2) Venendo da via dei Rospigliosi in piazzale Segesta c'e' un cartello di divieto di svolta a sinistra, inosservato da molti.
3) Venendo da via San Giusto in via Postumia, anni fa sono stati installati inutili cartelli di divieto di sosta, non previsti, coperti fin dall'inizii da sacchi neri che ora si sono incollati sui cartelli.
Un saluto a tutti
Alcuni operai poche settimane fa hanno asportato un palo con cartello stradale pubblico e l'hanno abbandonato a terra sul marciapiede.
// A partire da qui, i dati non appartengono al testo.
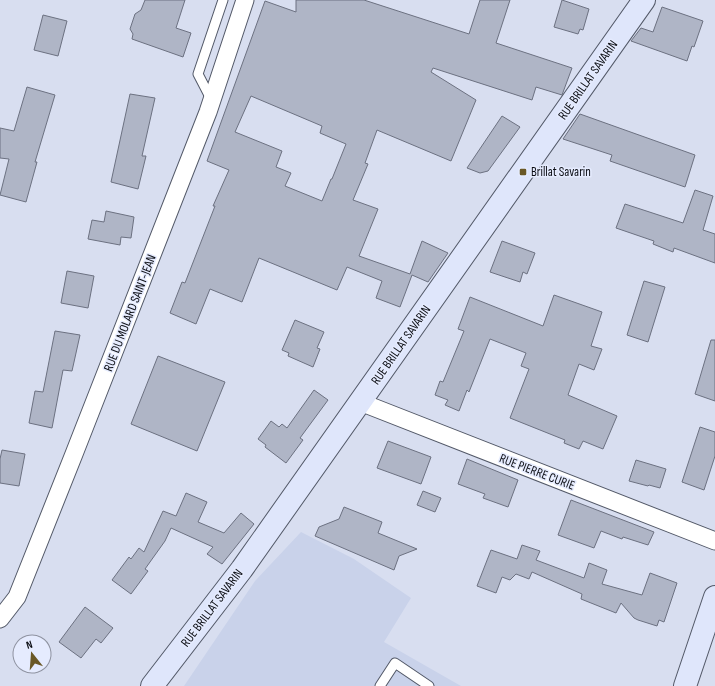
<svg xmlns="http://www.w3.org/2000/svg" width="715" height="686" font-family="'Sofia Sans Condensed',sans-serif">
<rect width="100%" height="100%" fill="#d8def0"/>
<path fill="#c9d2ea" d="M301 532 354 559 411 598 384 642 461 686H184L255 581Z"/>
<g fill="#afb5c6" stroke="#6c7181" fill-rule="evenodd">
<path d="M145 0H185L176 28 191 33 183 57 132 39 133 34 130 29 135 14 141 10Z"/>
<path d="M296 0H364L469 34 480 0H510L496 43 572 68 562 95 536 87 532 100 433 68 431 72 476 100 451 161 377 130 365 163 368 164 353 200 378 209 359 256 410 274 422 241 448 253 428 282 412 275 400 307 376 298 382 281 347 267 337 290 259 258 242 302 210 289 196 324 170 313 182 282 185 283 215 206H213L229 170 207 161 265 1 296 12ZM251 96 322 126 320 133 346 144 332 179H331L322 201 285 186 291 173 276 167 282 151 235 132Z"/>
<path d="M562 0 589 9 583 30 580 29 578 34 554 27Z"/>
<path d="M662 7 703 21 694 47 692 46 687 61 631 41 641 28 653 32Z"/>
<path d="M43 15 67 21 58 56 34 50Z"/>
<path d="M27 87 55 95 35 162H37L26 202 0 195 9 159 0 158V128L14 131Z"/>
<path d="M130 94 155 98 142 156H146L138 189 111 182Z"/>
<path d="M580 114 695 155 685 187 610 161 612 155 563 139Z"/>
<path d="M502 116 520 127 488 171 480 173 467 168Z"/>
<path d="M695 190 713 196 703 230 715 234V263L674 248 673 252 653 244 654 241 616 228 625 204 683 223Z"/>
<path d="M106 211 134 217 131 238 121 237 120 245 88 239 92 220 104 222Z"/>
<path d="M502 241 535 253 527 274 523 272 520 282 490 272Z"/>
<path d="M67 271 94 276 88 308 61 303Z"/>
<path d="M644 281 665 287 648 342 627 335Z"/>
<path d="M554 295 602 312 591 346 602 349 594 370 579 364 568 395 617 416 603 449 583 441 579 449 564 443 565 440 510 418 529 369 521 366 526 353 490 339 469 392 467 390 459 411 445 405 448 400 435 395 440 381 443 382 464 331 458 329 470 297 543 326Z"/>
<path d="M295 320 324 332 317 348 320 349 313 367 288 356 289 353 282 350Z"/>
<path d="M55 331 80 335 72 371 63 370 52 428 29 423 35 391 43 392Z"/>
<path d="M711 340H715V401L695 394Z"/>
<path d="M158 356 225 382 197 451 131 424Z"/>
<path d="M314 390 328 400 300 438 303 440 286 463 265 447 266 445 258 439 271 421 279 427 282 424 287 428Z"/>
<path d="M700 427 715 432V456L704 490 682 482Z"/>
<path d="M388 441 431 457 421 484 377 468Z"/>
<path d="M2 450 25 454 19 486 0 483V459Z"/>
<path d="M467 459 518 480 508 507 483 498 485 494 458 484Z"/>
<path d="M636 460 666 469 660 488 649 485 648 486 629 481Z"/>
<path d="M423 491 441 498 435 512 417 505Z"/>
<path d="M186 493 207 502 198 522 224 533 241 513 254 524 222 564 207 554 213 547 171 528 165 541 145 569 148 571 131 594 112 580 129 557 131 559 139 548 144 552 163 511 176 516Z"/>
<path d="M571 500 654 532 648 545 623 537 622 539 601 531 594 548 558 535Z"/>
<path d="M344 507 382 522 378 533 417 549 399 556 394 570 315 536 319 527 339 519Z"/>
<path d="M522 545 540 551 536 560 584 578 589 563 607 570 602 584 642 595 650 573 677 583 664 622 659 620 657 626 638 620 634 618 621 603 616 613 581 599 582 594 532 572 529 579 516 574 510 580 502 577 496 593 477 586 491 550 517 559Z"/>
<path d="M85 607 113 628 101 643 96 639 81 658 59 642Z"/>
</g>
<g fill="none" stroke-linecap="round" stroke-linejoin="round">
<defs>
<g id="service">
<path d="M212 101 198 74 223 0"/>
<path d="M380 686 395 663 429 686"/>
</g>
<g id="minor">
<path d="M360 402 715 541"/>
<path d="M0 619 17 597 74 454 208 112 245 0"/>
</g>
<g id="secondary">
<path d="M152 686 242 569 644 0"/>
<path d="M685 686 715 597"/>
</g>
</defs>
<use href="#service" stroke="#535968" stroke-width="11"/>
<use href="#minor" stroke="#535968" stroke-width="19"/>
<use href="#secondary" stroke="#535968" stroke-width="24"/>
<use href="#service" stroke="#fff" stroke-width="9"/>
<use href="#minor" stroke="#fff" stroke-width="17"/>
<use href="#secondary" stroke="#dfe6fb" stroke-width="22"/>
</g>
<rect fill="#6a5826" stroke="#e5ebfe" stroke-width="1.5" x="519" y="168" width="8" height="8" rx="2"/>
<g text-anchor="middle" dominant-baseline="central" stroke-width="3" stroke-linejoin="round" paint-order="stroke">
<g font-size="13" fill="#0b0d13" stroke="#e5ebfe">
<text transform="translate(588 80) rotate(-55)">RUE BRILLAT SAVARIN</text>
<text transform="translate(130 313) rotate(-69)">RUE DU MOLARD SAINT-JEAN</text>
<text transform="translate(401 345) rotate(-55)">RUE BRILLAT SAVARIN</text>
<text transform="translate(537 472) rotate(21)">RUE PIERRE CURIE</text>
<text transform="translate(212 608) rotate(-53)">RUE BRILLAT SAVARIN</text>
</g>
<g font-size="13" fill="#0b0d13" stroke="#e5ebfe" text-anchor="start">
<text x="531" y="172">Brillat Savarin</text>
</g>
</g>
<g transform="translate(32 654) rotate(343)"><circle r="19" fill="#e5ebfe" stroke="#8e92a0"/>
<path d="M0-3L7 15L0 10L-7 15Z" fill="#6a5826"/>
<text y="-6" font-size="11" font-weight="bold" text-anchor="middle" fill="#0b0d13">N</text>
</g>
</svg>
I ragazzi che escono dalla scuola ci passano sopra e rischiano di farsi male.
Chi rompe non dovrebbe anche pagare per la risistemazione o lasciare i cartelli come li ha trovati prima dei lavori?
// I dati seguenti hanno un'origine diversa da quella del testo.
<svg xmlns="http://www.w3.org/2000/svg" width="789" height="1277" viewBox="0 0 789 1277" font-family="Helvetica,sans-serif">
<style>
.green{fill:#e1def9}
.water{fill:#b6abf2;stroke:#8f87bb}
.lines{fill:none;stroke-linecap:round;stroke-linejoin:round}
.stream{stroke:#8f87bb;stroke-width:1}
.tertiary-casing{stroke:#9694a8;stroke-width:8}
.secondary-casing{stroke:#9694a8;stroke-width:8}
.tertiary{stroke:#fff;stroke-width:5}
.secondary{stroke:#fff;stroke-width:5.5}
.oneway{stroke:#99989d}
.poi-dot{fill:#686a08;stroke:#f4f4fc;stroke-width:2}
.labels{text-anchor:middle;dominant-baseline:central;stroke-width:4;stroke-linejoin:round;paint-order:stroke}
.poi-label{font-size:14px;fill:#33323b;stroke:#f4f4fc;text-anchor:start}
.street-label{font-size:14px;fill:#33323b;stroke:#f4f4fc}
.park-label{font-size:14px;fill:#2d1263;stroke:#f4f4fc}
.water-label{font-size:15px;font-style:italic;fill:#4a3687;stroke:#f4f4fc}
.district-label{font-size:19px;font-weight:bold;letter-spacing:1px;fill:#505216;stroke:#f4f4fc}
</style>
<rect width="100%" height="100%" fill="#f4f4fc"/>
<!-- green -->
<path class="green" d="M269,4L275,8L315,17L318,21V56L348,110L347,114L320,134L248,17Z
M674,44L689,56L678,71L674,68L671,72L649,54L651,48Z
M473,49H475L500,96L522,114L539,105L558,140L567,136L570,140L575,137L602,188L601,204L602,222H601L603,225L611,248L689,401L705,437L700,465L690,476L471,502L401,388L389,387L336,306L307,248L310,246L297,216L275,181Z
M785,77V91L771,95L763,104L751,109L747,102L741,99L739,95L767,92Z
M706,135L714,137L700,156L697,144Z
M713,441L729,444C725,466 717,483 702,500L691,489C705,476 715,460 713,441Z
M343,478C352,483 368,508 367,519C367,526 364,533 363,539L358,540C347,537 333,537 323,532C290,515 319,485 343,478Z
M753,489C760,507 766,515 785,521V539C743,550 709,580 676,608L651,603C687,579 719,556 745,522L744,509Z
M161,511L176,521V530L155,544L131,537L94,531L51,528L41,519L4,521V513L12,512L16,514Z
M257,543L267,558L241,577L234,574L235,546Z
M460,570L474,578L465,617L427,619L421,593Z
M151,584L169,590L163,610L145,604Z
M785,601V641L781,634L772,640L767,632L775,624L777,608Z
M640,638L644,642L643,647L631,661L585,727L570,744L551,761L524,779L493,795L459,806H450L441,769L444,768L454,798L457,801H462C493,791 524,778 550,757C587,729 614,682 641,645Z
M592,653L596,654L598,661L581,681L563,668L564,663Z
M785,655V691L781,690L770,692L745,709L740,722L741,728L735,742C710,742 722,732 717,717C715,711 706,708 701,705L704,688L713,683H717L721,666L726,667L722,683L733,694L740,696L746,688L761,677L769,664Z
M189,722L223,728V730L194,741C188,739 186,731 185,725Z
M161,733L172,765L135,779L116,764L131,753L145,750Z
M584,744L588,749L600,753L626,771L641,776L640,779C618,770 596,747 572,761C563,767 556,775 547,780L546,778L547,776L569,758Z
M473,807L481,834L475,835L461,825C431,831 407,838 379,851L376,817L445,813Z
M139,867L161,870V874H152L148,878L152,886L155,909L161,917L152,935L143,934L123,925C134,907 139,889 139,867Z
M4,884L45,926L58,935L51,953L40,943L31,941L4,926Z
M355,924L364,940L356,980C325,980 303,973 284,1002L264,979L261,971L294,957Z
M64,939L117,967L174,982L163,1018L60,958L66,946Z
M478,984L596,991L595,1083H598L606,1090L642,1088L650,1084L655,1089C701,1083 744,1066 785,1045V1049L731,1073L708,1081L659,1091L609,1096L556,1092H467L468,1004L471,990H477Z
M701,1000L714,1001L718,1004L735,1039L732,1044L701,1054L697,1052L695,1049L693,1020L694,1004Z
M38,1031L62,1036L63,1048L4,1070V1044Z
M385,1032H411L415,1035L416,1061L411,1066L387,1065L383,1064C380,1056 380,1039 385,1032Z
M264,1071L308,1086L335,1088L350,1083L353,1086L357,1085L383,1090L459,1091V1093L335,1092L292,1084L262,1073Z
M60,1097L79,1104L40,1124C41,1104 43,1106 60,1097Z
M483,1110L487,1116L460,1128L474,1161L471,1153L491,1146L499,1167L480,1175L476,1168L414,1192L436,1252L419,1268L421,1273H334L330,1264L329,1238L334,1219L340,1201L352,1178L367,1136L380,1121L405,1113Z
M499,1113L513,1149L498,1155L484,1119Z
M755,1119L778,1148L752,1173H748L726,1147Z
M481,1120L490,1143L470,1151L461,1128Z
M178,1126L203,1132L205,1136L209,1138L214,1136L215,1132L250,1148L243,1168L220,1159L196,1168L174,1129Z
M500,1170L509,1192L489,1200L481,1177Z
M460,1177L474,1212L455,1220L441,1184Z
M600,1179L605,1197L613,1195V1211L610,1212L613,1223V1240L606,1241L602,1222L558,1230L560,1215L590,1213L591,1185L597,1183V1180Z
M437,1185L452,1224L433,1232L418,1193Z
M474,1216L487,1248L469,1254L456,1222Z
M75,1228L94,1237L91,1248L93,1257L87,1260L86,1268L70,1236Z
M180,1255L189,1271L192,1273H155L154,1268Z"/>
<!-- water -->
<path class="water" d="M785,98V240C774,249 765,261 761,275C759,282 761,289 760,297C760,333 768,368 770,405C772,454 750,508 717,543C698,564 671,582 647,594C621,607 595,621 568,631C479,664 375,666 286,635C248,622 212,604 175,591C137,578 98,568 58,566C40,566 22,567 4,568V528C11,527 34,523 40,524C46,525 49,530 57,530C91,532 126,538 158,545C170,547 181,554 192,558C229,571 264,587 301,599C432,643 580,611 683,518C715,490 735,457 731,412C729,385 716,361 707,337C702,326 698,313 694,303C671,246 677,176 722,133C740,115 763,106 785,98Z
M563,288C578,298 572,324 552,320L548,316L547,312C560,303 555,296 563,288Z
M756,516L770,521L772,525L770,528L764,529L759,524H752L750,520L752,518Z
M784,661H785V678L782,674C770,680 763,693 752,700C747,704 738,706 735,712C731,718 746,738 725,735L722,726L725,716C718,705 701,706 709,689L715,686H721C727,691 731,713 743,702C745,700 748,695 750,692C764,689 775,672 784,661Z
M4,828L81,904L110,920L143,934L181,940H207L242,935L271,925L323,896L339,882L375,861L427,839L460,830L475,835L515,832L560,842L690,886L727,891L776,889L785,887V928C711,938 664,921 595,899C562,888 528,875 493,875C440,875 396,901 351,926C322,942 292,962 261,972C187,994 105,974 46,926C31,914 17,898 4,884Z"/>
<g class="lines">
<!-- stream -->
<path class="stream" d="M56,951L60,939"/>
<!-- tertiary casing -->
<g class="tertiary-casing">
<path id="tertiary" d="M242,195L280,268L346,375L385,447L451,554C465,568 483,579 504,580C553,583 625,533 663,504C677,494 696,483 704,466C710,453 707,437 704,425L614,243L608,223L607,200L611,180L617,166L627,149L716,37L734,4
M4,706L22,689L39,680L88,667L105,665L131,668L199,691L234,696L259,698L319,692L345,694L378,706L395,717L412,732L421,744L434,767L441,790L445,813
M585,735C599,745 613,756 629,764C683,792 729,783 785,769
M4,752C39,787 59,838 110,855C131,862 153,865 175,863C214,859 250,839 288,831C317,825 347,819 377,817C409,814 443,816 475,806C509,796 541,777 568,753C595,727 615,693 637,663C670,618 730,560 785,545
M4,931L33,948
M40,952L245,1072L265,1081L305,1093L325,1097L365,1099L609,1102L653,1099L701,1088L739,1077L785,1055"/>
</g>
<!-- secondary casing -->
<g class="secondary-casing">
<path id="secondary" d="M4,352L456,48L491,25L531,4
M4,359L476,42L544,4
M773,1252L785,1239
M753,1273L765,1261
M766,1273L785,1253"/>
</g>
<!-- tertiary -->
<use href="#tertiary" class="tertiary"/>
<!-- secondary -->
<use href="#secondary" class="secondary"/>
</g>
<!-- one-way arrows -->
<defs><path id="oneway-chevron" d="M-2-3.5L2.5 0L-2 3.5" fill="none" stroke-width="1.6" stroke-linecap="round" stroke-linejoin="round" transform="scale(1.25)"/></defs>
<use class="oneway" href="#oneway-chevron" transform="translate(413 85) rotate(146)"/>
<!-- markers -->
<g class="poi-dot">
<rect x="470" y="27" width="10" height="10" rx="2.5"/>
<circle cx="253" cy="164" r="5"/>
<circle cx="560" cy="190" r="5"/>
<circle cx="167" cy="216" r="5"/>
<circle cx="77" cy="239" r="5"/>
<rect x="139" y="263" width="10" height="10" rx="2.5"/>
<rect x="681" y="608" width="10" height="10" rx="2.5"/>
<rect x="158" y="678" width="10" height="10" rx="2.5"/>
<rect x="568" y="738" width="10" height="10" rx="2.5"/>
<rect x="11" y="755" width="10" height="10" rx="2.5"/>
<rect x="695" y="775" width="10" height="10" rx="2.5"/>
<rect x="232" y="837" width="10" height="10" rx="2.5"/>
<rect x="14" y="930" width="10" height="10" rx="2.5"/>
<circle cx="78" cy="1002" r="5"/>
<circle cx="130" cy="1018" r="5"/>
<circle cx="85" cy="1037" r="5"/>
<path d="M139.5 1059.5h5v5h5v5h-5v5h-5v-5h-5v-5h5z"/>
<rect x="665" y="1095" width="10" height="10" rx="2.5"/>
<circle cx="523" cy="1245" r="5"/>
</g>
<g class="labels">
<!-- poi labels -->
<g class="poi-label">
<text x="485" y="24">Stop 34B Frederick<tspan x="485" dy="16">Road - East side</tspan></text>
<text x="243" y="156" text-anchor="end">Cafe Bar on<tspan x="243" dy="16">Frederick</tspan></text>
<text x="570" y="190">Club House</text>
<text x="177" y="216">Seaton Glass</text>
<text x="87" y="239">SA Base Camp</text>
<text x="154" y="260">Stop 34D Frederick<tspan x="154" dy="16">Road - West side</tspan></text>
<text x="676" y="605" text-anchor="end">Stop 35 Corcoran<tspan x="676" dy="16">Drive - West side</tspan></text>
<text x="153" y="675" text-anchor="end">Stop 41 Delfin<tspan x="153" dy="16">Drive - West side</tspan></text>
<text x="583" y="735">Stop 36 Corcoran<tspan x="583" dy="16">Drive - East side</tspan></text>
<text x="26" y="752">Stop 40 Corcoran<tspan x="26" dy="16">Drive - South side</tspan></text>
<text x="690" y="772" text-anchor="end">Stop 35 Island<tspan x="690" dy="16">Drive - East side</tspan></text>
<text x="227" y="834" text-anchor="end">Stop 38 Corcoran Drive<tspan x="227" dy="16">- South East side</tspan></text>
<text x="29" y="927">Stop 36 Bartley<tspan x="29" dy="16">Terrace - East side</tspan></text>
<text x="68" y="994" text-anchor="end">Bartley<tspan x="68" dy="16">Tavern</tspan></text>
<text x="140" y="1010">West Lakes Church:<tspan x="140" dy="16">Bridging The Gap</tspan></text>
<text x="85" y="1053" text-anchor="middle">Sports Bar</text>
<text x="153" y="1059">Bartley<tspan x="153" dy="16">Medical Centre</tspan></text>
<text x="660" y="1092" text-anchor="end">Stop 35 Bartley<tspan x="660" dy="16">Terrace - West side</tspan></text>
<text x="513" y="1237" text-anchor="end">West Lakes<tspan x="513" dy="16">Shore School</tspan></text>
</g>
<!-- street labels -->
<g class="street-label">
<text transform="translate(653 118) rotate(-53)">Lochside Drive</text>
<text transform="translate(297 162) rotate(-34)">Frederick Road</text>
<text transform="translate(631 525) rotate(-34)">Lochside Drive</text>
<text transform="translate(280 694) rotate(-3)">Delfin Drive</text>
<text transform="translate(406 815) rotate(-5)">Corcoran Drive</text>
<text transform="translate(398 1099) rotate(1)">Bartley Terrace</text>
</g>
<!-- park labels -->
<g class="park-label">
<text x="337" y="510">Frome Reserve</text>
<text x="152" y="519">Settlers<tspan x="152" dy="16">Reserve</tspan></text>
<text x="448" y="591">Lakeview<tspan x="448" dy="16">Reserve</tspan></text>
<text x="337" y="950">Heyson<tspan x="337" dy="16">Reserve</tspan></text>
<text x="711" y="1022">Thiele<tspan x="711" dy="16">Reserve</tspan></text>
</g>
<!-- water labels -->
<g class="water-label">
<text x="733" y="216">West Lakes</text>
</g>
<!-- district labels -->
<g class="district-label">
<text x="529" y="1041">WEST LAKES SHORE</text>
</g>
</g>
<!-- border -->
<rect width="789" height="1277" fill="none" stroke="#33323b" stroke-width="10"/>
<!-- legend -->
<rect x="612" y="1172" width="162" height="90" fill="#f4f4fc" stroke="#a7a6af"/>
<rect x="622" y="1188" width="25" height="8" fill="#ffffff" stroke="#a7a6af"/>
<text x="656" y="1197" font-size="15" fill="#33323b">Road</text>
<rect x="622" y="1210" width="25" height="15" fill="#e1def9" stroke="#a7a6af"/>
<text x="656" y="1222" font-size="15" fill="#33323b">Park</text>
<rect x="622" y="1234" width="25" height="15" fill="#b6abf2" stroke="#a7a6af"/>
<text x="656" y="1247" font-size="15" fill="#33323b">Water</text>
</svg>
Ho la sensazione che questi messaggi non vengano letti da nessuno degli addetti ai lavori.
Dove c'e' il limite di 30 km/ora per scuola e curva, anche gli autocarri superano i 50, qualche auto supera gli 80. Praticamente il 99% dei veicoli non rispetta il cartello.
Quando si sono gli autobus ATM fermi davanti alla scuola dove c'e' la riga bianca continua, le auto li sorpassano "alla cieca" in contromano.
E' stato messo solo per far guadagnare le ditte di cartellonistica stradale?
Un saluto a tutti
Mario Maggi
Ho chiamato la Polizia Municipale in Ottobre 2009, Novembre e Dicembre, per il mancato rispetto del cartello con limite di velocita' 30 km/h davanti ad una scuola.
Poco fa e' passata un'auto che andava di certo a piu' di 80.
La Polizia Municipale dice che non possono prendersi cura di questi casi.
Allora risparmiamo le spese del cartello!
Questo e' il mio ultimo messaggio su Sicurezza Stradale, la considero una perdita di tempo, la collaborazione dei cittadini non viene apprezzata.